Mr. Biden only mentioned Mr. Trump’s name once in his 17-minute speech. He ignored the fact that the president did not give in, and that he challenged – without any proof – of the legality of the election. Nor did Mr. Biden note that many of the top Republican leaders, presumably following Trump’s lead, did not give him conventional congratulations.

But if Mr. Biden did not support the president, he certainly spoke with his supporters, a notable contrast to Mr. Trump’s speech after his own victory in 2016. “With Who voted for President Trump, I understand your disappointment tonight. ” he say. “I myself have lost a few elections. But now, let’s give each other a chance.

And while ignoring Mr. Trump’s protests about the election, Mr. Biden made it clear that there should be no doubt about the validity of the results. “The people of this country have spoken out,” he said. “They gave us a clear victory. A convincing victory. A win for ‘We the People.’ We won with the most votes ever voted for the presidential ticket in the history of this country – 74 million ”.

Mr. Biden’s strategy here is very clear. He passed the 270 Electoral College votes needed to become president and possibly ended up more than 300 votes. Now he passed the election with Mr. Trump and became president-elect. The transition is at hand and the pitfalls of the presidency have begun to surround him – obviously in the size of the Secret Service team that follows him to speak and how every broadcaster talks about he is as president-elect.

He is looking to set Mr. Trump aside and move on to the urgent job of forming a new government and dealing with the crises he will face.

Mr. Biden has no doubts that the coronavirus pandemic will be a priority for his administration in a way that it did not have under Mr. Trump.

Mr. Biden announced that on Monday he will appoint top medical and scientific experts on a committee to draft a plan to fight the pandemic, which he says will be ready to act as he and Mrs. Harris took office in January. Mr. Biden told the nation that controlling the coronavirus is crucial for normalization and economic well-being.
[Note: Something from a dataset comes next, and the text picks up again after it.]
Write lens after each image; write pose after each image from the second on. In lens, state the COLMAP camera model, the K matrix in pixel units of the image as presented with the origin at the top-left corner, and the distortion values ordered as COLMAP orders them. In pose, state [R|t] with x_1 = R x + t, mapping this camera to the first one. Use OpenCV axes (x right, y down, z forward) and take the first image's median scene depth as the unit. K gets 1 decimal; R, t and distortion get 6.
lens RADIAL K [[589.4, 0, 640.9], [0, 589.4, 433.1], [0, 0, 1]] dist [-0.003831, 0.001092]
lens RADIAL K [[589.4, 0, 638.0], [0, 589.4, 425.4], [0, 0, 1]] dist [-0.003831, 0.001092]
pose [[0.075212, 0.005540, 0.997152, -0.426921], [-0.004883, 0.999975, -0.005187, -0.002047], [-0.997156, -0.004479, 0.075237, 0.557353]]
“We cannot repair the economy, revive or enjoy life’s most precious moments – hugging a grandchild, birthdays, weddings, graduations, all the moments,” he said. most important to us – until we get this virus under control.
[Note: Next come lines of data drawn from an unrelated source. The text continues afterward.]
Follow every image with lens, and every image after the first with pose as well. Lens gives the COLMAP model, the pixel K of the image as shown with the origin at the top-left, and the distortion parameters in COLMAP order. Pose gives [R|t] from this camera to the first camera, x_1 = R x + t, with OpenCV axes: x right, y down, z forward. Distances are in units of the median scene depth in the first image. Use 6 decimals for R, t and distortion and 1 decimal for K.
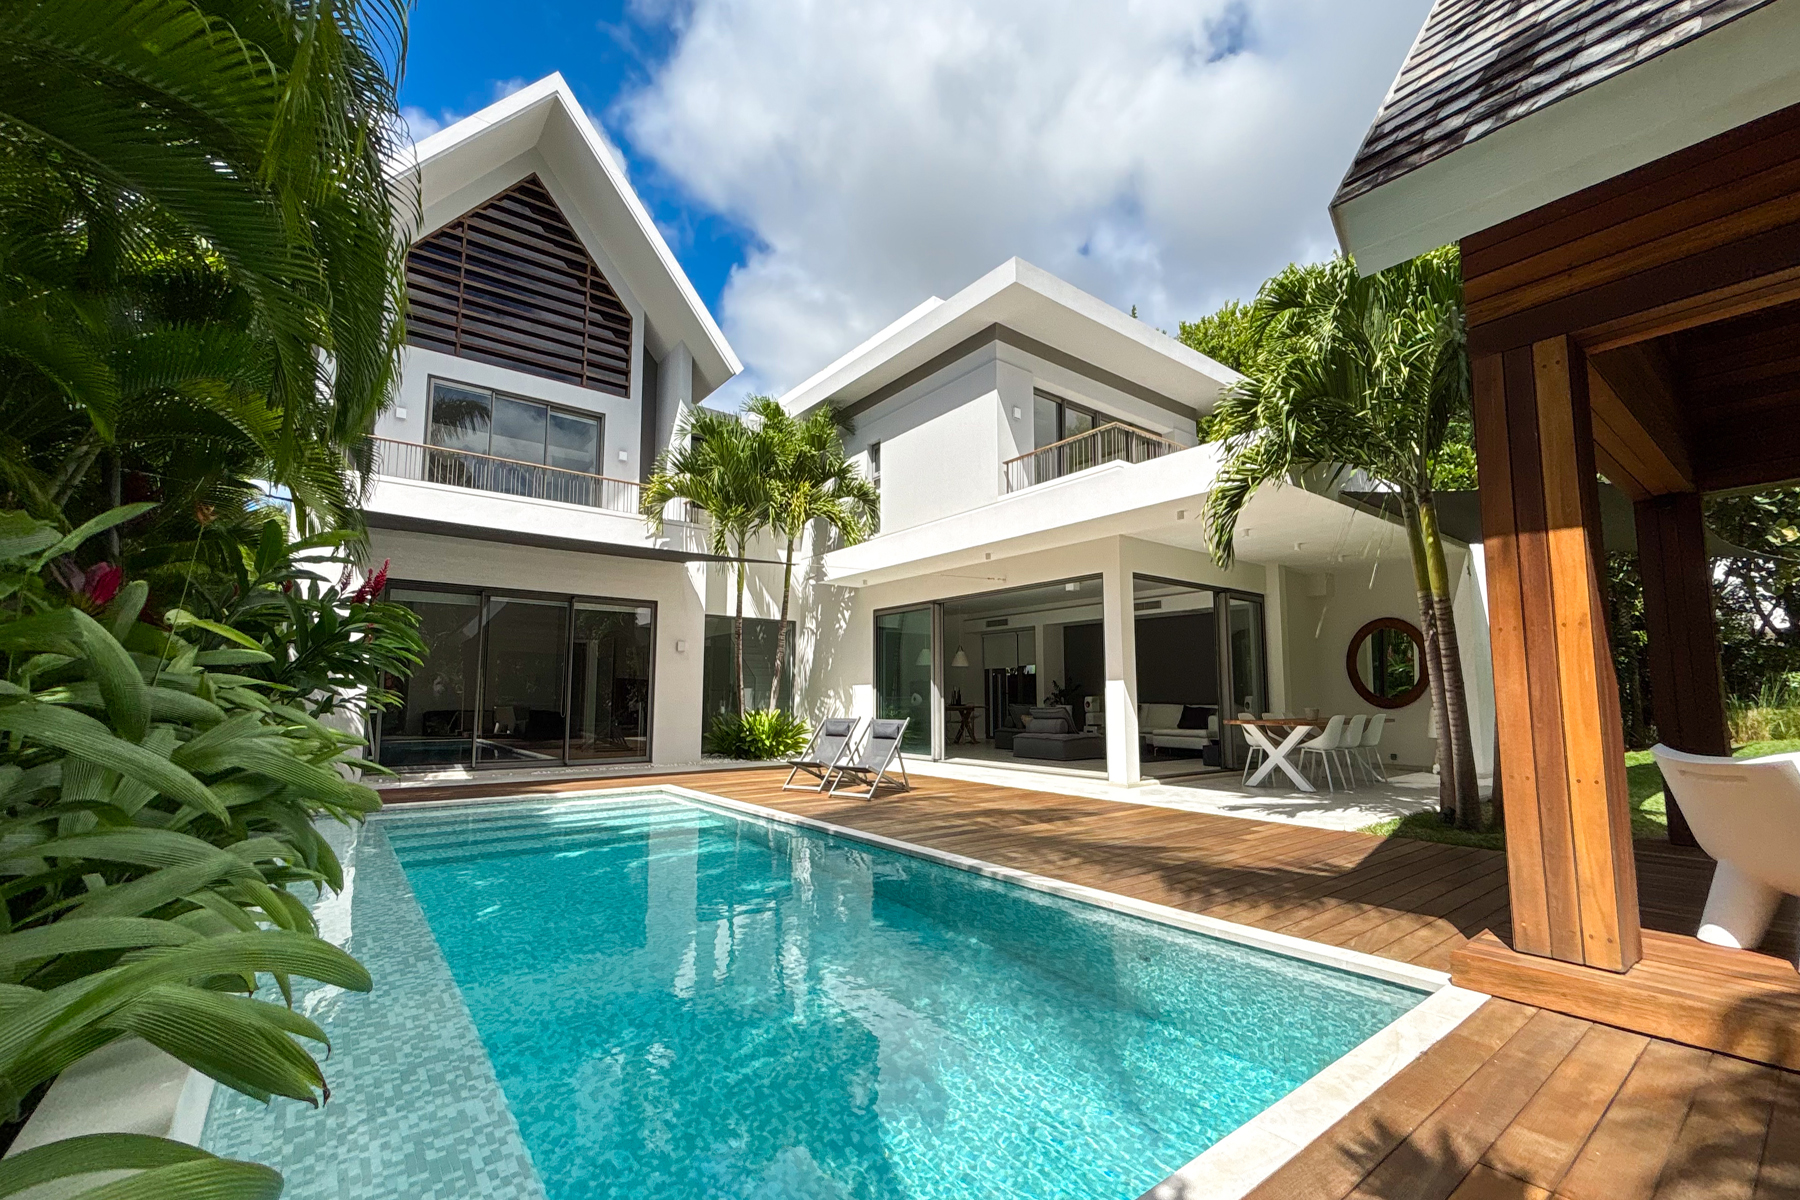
lens RADIAL K [[733.0, 0, 896.6], [0, 733.0, 629.2], [0, 0, 1]] dist [-0.000400, -0.000068]
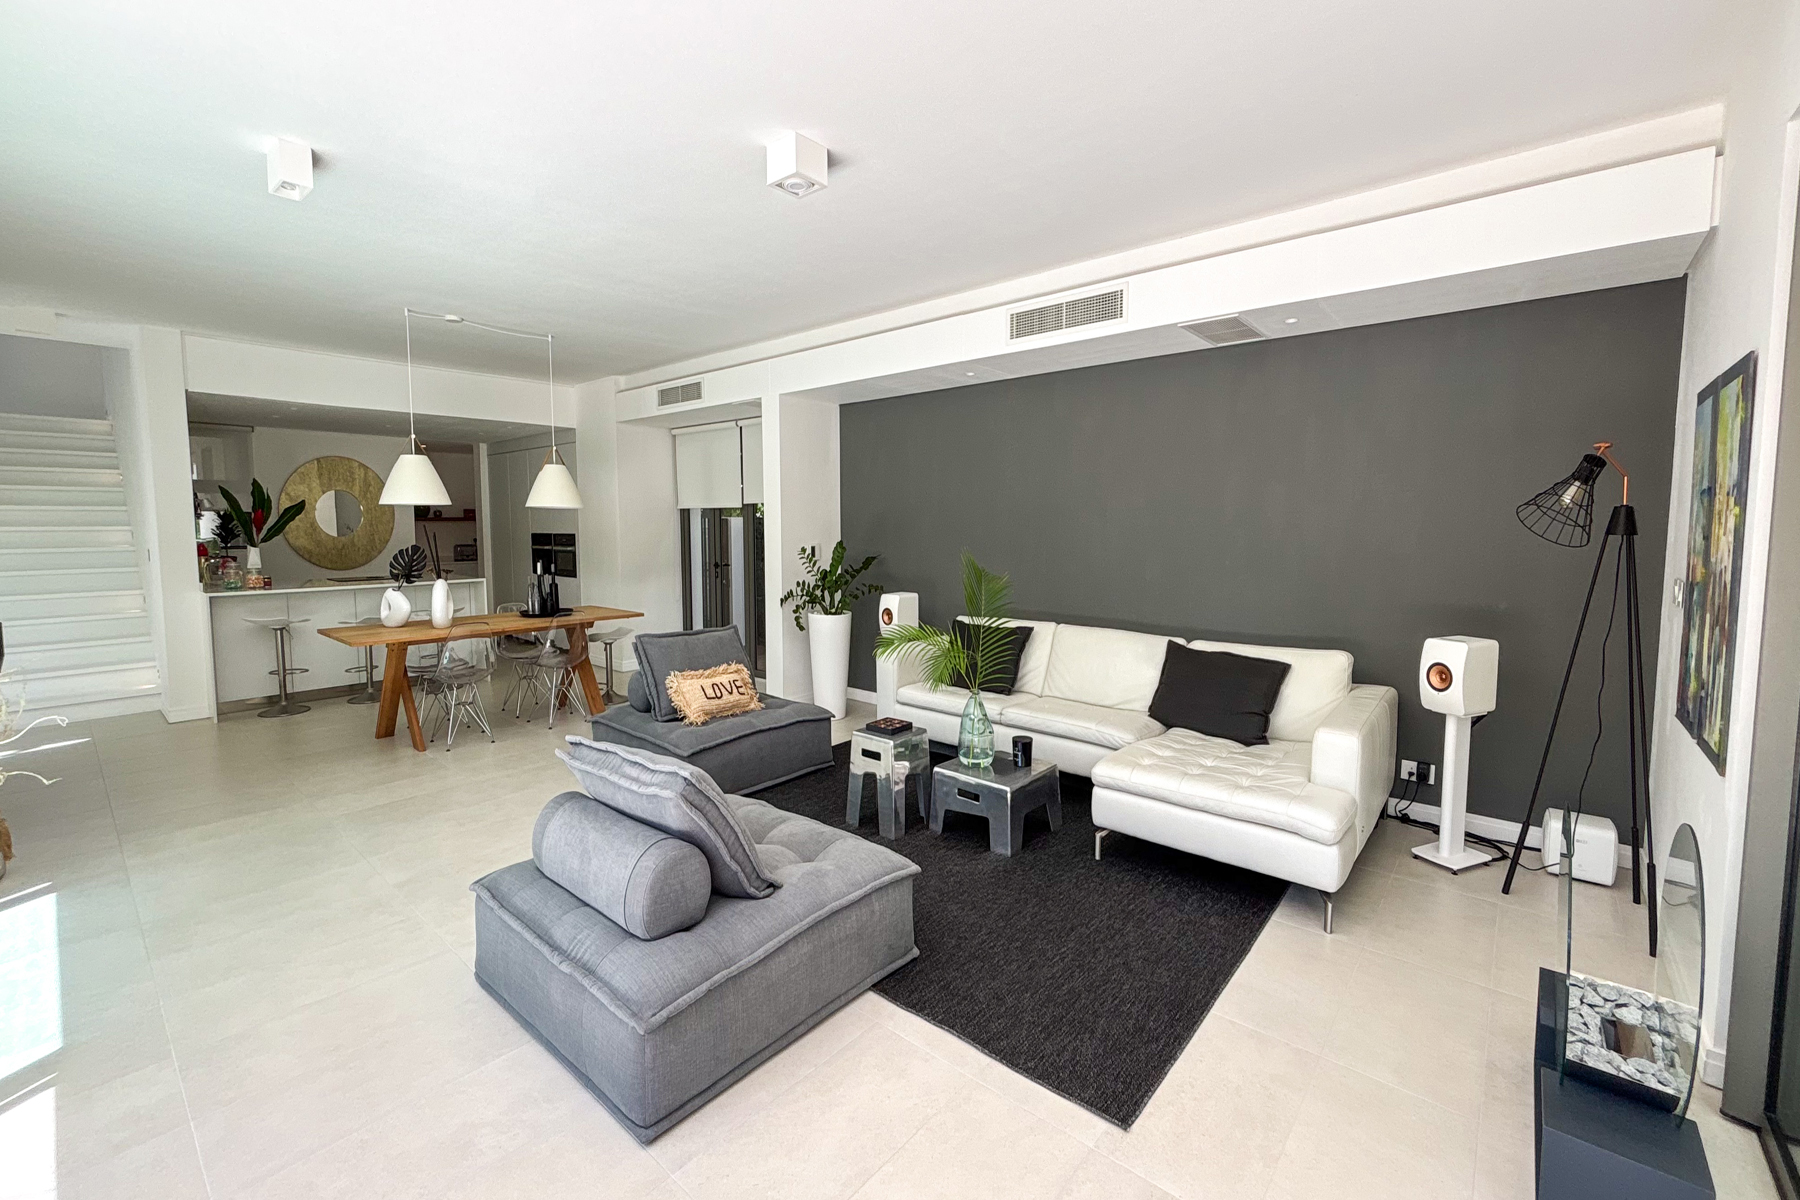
lens RADIAL K [[743.4, 0, 889.6], [0, 743.4, 578.7], [0, 0, 1]] dist [0.015437, -0.000236]
pose [[0.983103, -0.018484, 0.182116, 0.225682], [-0.013040, 0.985289, 0.170396, 0.025696], [-0.182587, -0.169892, 0.968400, 0.748471]]
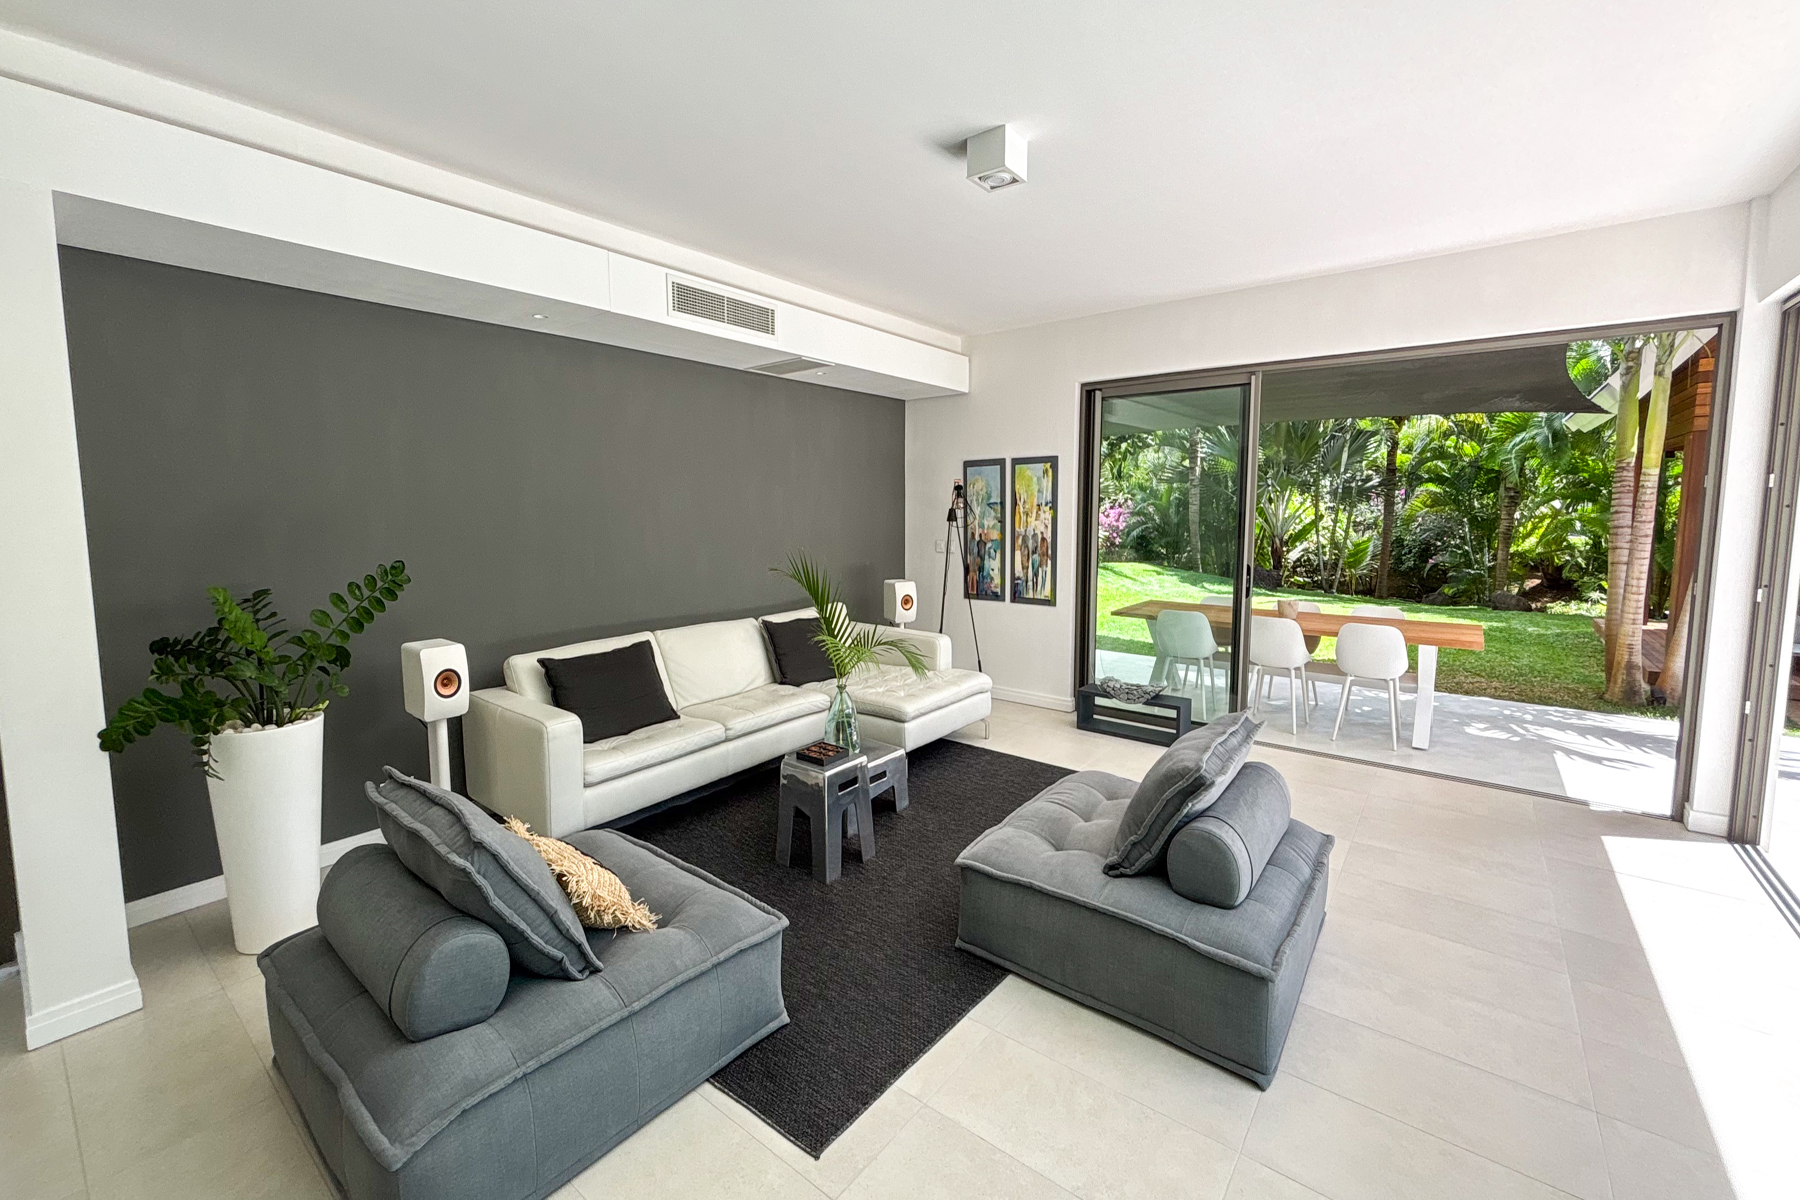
lens RADIAL K [[743.4, 0, 889.6], [0, 743.4, 578.7], [0, 0, 1]] dist [0.015437, -0.000236]
pose [[-0.230759, -0.086335, 0.969173, 0.021812], [-0.081278, 0.994285, 0.069220, 0.054429], [-0.969610, -0.062800, -0.236458, 1.075423]]
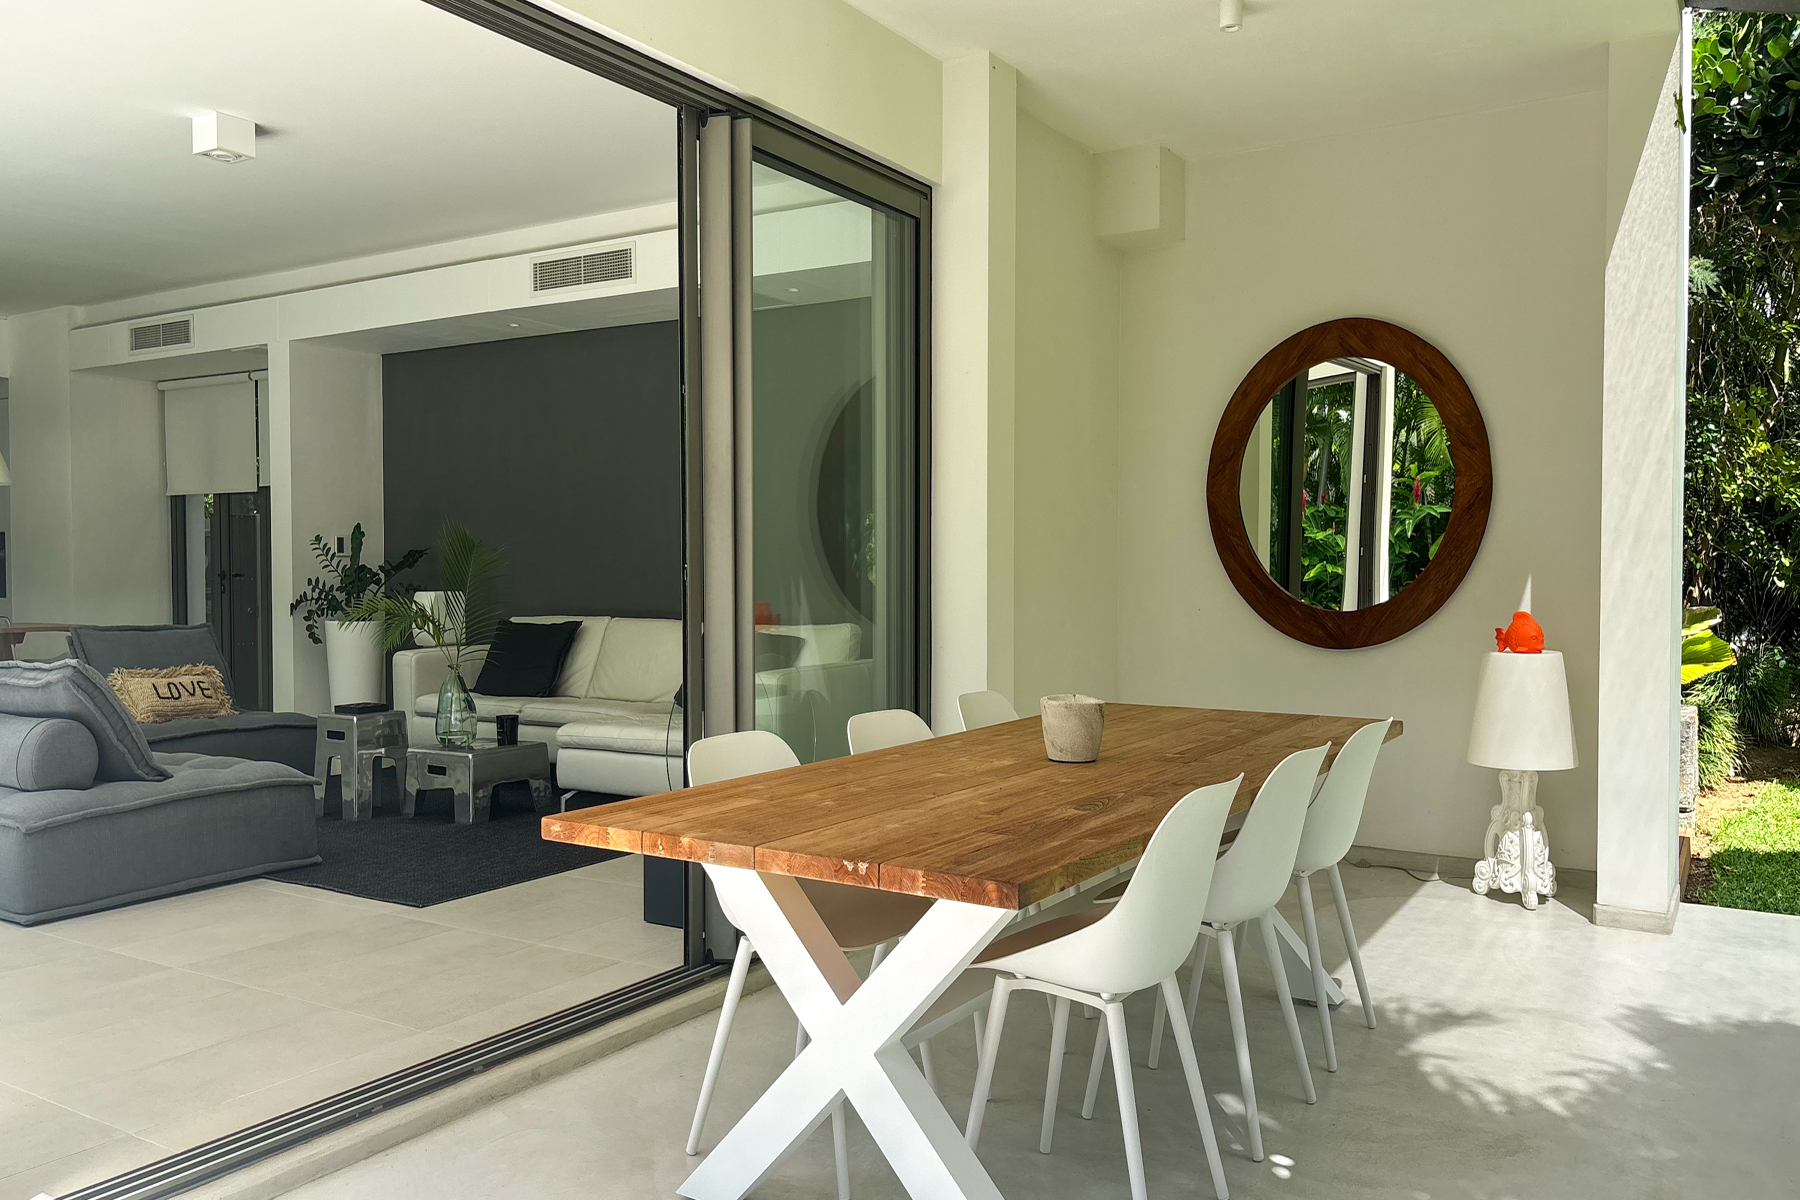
lens RADIAL K [[1371.3, 0, 902.8], [0, 1371.3, 599.6], [0, 0, 1]] dist [0.003847, -0.001790]
pose [[0.937814, -0.011483, 0.346947, 0.290108], [-0.030908, 0.992721, 0.116404, 0.030302], [-0.345759, -0.119889, 0.930633, 0.496276]]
Mr. Trump has taken a much different approach. Throughout his campaign, he urged Americans not to fear the virus, asserting that the danger is overstated by his political opponents. He disregarded the advice of health officials about preventive measures such as wearing a mask, even though he himself had been diagnosed with the virus.

Mr. Biden’s victory comes as the country is setting a daily record for new infections and health authorities have warned of a bleak winter. Masks were everywhere during his celebration.

Mr. Trump defined the tone of his presidency at his inauguration, with a dark speech in which he notably did not extend beyond his supporters’ base. The strategy led him to a narrow victory in 2016 – in the Electoral College; he lost the popular vote – and he managed to repeat it in his failed campaign this year.

Mr. Biden aggressively turned the other direction.

“I am committed to being a president who seeks not to divide but to unify – who doesn’t see the red and green states, but as a United States,” he said on Saturday. “And who will work with all his heart to win the trust of the people”.

That, to some extent, reflects what Mr. Biden said during the campaign, but the approach will take on new urgency when he becomes president. Waiting for the results of two toppings in Georgia, the Senate is controlled by the Republican party and he will need to contact senators from the red states if he wants to enact an agenda.

There have been some impressive fireworks displays in this campaign – fireworks displays across the Washington skyline on the night that Mr. Trump accepted the Republican nomination from the White House’s back lawn that appeared in mind.

However, this sets a hard to match standard: Fireworks and drones spell Mr. Biden’s name, Harris’s name, and a map of the United States. Mr. Biden and Mrs. Harris, surrounded by their family, stood on the stage staring into the Delaware sky, the light repeating the night that Mr. Biden had been waiting for most of his life.